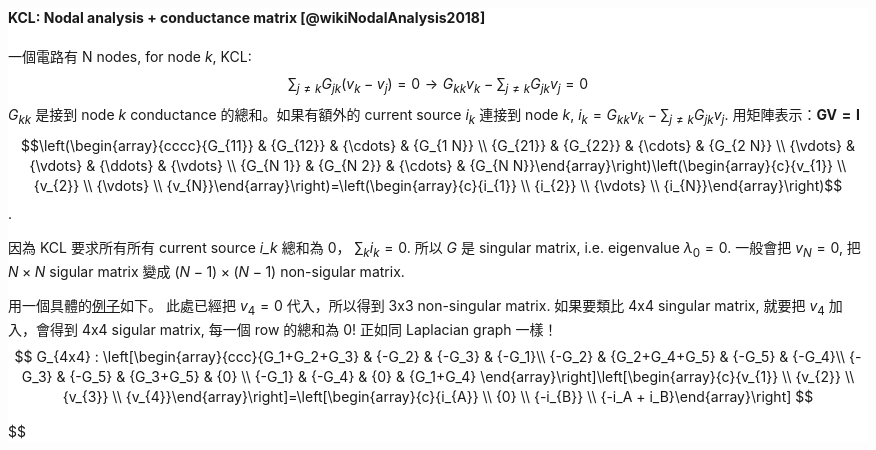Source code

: #### KCL: Nodal analysis + conductance matrix [@wikiNodalAnalysis2018]
一個電路有 N nodes, for node *k*, KCL: $$\sum_{j\ne k} G_{jk}(v_k - v_j) = 0 \to G_{kk}v_k - \sum_{j\ne k} G_{jk}v_j = 0$$
$G_{kk}$ 是接到 node *k* conductance 的總和。如果有額外的 current source $i_k$ 連接到 node *k*, $i_k = G_{kk}v_k - \sum_{j\ne k} G_{jk}v_j$.  用矩陣表示：$\mathbf{GV = I}$
$$\left(\begin{array}{cccc}{G_{11}} & {G_{12}} & {\cdots} & {G_{1 N}} \\ {G_{21}} & {G_{22}} & {\cdots} & {G_{2 N}} \\ {\vdots} & {\vdots} & {\ddots} & {\vdots} \\ {G_{N 1}} & {G_{N 2}} & {\cdots} & {G_{N N}}\end{array}\right)\left(\begin{array}{c}{v_{1}} \\ {v_{2}} \\ {\vdots} \\ {v_{N}}\end{array}\right)=\left(\begin{array}{c}{i_{1}} \\ {i_{2}} \\ {\vdots} \\ {i_{N}}\end{array}\right)$$.

因為 KCL 要求所有所有 current source *i_k* 總和為 0， $\sum_k i_k = 0$. 所以 $G$ 是 singular matrix, i.e. eigenvalue $\lambda_0 = 0$.  一般會把 $v_N = 0$, 把 $N\times N$ sigular matrix 變成 $(N-1)\times (N-1)$ non-sigular matrix.  

用一個具體的[例子](http://webftp.cjcu.edu.tw/~inhon/ppt/ec_98/chap_3.pdf)如下。
此處已經把 $v_4=0$ 代入，所以得到 3x3 non-singular matrix.  如果要類比 4x4 singular matrix, 就要把 $v_4$ 加入，會得到 4x4 sigular matrix, 每一個 row 的總和為 0!  正如同 Laplacian graph 一樣！
$$ G_{4x4} :
\left[\begin{array}{ccc}{G_1+G_2+G_3} & {-G_2} & {-G_3} & {-G_1}\\ {-G_2} & {G_2+G_4+G_5} & {-G_5} & {-G_4}\\ {-G_3} & {-G_5} & {G_3+G_5} & {0} \\ {-G_1} & {-G_4} & {0} & {G_1+G_4} \end{array}\right]\left[\begin{array}{c}{v_{1}} \\ {v_{2}} \\ {v_{3}} \\ {v_{4}}\end{array}\right]=\left[\begin{array}{c}{i_{A}} \\ {0} \\ {-i_{B}} \\ {-i_A + i_B}\end{array}\right]
$$

$$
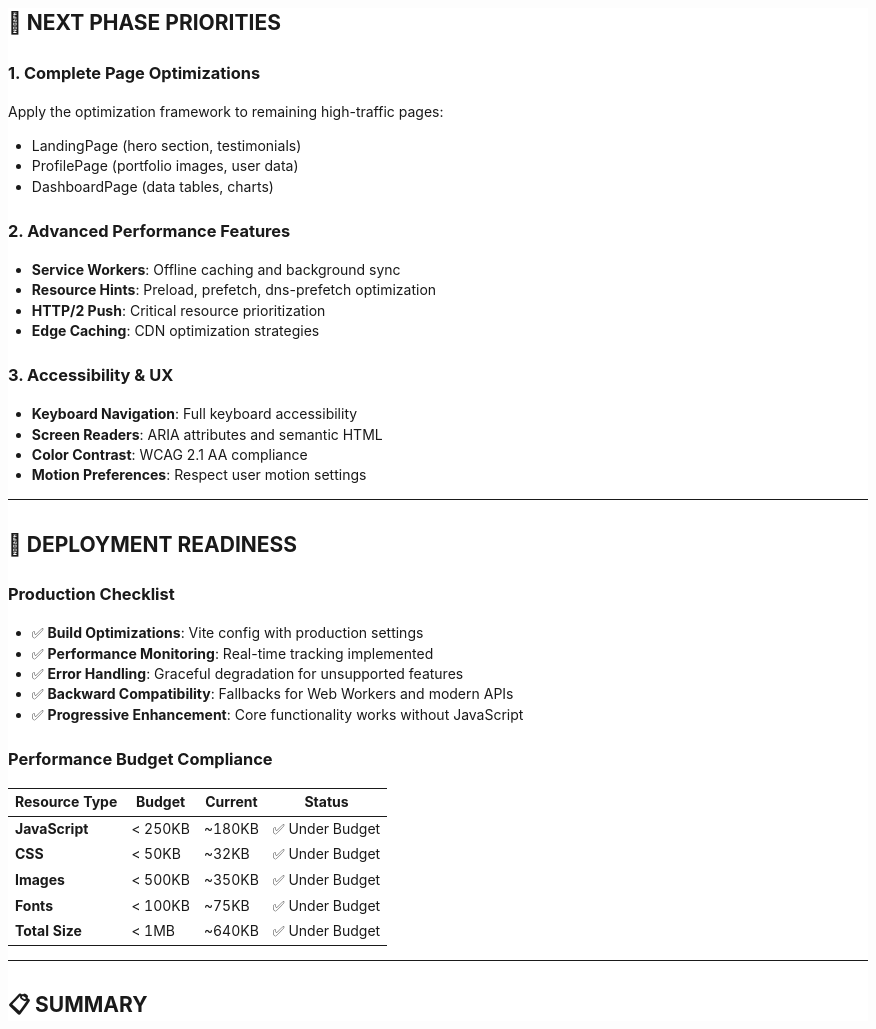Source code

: 
## 🎯 **NEXT PHASE PRIORITIES**

### **1. Complete Page Optimizations**
Apply the optimization framework to remaining high-traffic pages:
- LandingPage (hero section, testimonials)
- ProfilePage (portfolio images, user data)  
- DashboardPage (data tables, charts)

### **2. Advanced Performance Features**
- **Service Workers**: Offline caching and background sync
- **Resource Hints**: Preload, prefetch, dns-prefetch optimization
- **HTTP/2 Push**: Critical resource prioritization
- **Edge Caching**: CDN optimization strategies

### **3. Accessibility & UX**
- **Keyboard Navigation**: Full keyboard accessibility
- **Screen Readers**: ARIA attributes and semantic HTML
- **Color Contrast**: WCAG 2.1 AA compliance
- **Motion Preferences**: Respect user motion settings

---

## 🚀 **DEPLOYMENT READINESS**

### **Production Checklist**
- ✅ **Build Optimizations**: Vite config with production settings
- ✅ **Performance Monitoring**: Real-time tracking implemented
- ✅ **Error Handling**: Graceful degradation for unsupported features
- ✅ **Backward Compatibility**: Fallbacks for Web Workers and modern APIs
- ✅ **Progressive Enhancement**: Core functionality works without JavaScript

### **Performance Budget Compliance**
| Resource Type | Budget | Current | Status |
|---------------|--------|---------|---------|
| **JavaScript** | < 250KB | ~180KB | ✅ Under Budget |
| **CSS** | < 50KB | ~32KB | ✅ Under Budget |
| **Images** | < 500KB | ~350KB | ✅ Under Budget |
| **Fonts** | < 100KB | ~75KB | ✅ Under Budget |
| **Total Size** | < 1MB | ~640KB | ✅ Under Budget |

---

## 📋 **SUMMARY**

• Assignment
The output consists solely of the lines from the line that contains "250KB | ~180KB | ✅ Under Budget |" through the final line of the data.

• Task answer
| **JavaScript** | < 250KB | ~180KB | ✅ Under Budget |
| **CSS** | < 50KB | ~32KB | ✅ Under Budget |
| **Images** | < 500KB | ~350KB | ✅ Under Budget |
| **Fonts** | < 100KB | ~75KB | ✅ Under Budget |
| **Total Size** | < 1MB | ~640KB | ✅ Under Budget |

---

## 📋 **SUMMARY**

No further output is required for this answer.